• _Work order_: Please copy every line from the records below that contains the string "перец".

BEGIN Given records

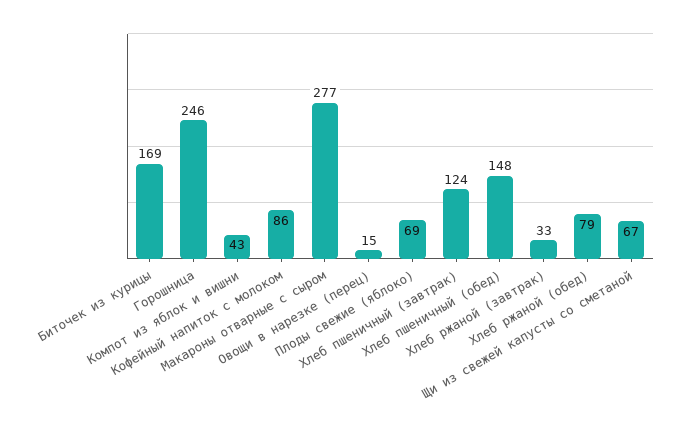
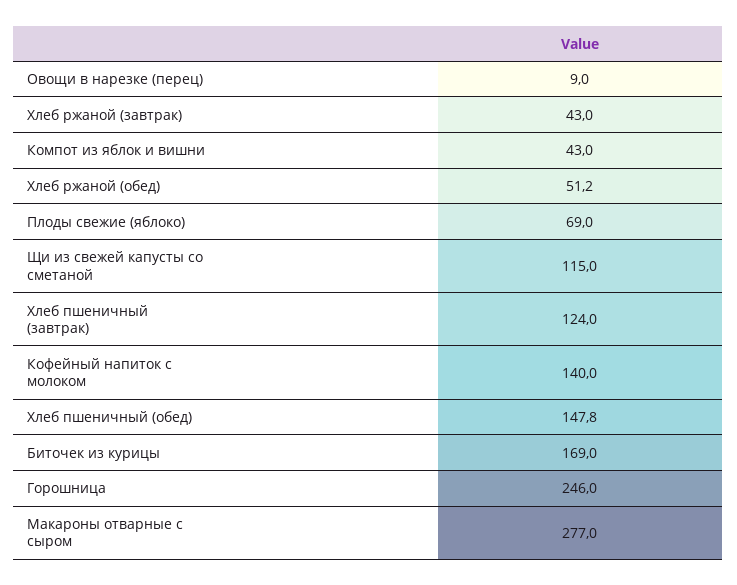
  {
    "Биточек из курицы": 169,
    "Горошница": 246,
    "Компот из яблок и вишни": 43,
-   "Кофейный напиток с молоком": 86,
+   "Кофейный напиток с молоком": 140,
    "Макароны отварные с сыром": 277,
-   "Овощи в нарезке (перец)": 15,
+   "Овощи в нарезке (перец)": 9,
    "Плоды свежие (яблоко)": 69,
    "Хлеб пшеничный (завтрак)": 124,
    "Хлеб пшеничный (обед)": 147.8,
-   "Хлеб ржаной (завтрак)": 33,
+   "Хлеб ржаной (завтрак)": 43,
-   "Хлеб ржаной (обед)": 79,
+   "Хлеб ржаной (обед)": 51.2,
-   "Щи из свежей капусты со сметаной": 67
+   "Щи из свежей капусты со сметаной": 115
  }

END Given records

• _Your solution_:
-   "Овощи в нарезке (перец)": 15,
+   "Овощи в нарезке (перец)": 9,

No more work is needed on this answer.